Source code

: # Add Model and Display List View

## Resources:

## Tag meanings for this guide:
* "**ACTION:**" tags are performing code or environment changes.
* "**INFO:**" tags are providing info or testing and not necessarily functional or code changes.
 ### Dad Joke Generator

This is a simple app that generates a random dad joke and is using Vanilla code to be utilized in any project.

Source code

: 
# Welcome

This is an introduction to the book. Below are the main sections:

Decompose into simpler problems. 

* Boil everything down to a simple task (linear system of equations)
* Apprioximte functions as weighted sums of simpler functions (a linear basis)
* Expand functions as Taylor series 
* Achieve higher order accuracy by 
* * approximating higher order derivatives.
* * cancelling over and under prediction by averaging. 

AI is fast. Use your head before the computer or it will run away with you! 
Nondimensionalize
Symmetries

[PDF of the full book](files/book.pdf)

* Problem to solve
Go through the entries above and restate each one exactly.

* Result
Source code

: # Add Model and Display List View

## Resources:

## Tag meanings for this guide:
* "**ACTION:**" tags are performing code or environment changes.
* "**INFO:**" tags are providing info or testing and not necessarily functional or code changes.
 ### Dad Joke Generator

This is a simple app that generates a random dad joke and is using Vanilla code to be utilized in any project.

Source code

: 
# Welcome

This is an introduction to the book. Below are the main sections:

Decompose into simpler problems. 

* Boil everything down to a simple task (linear system of equations)
* Apprioximte functions as weighted sums of simpler functions (a linear basis)
* Expand functions as Taylor series 
* Achieve higher order accuracy by 
* * approximating higher order derivatives.
* * cancelling over and under prediction by averaging. 

AI is fast. Use your head before the computer or it will run away with you! 
Nondimensionalize
Symmetries

[PDF of the full book](files/book.pdf)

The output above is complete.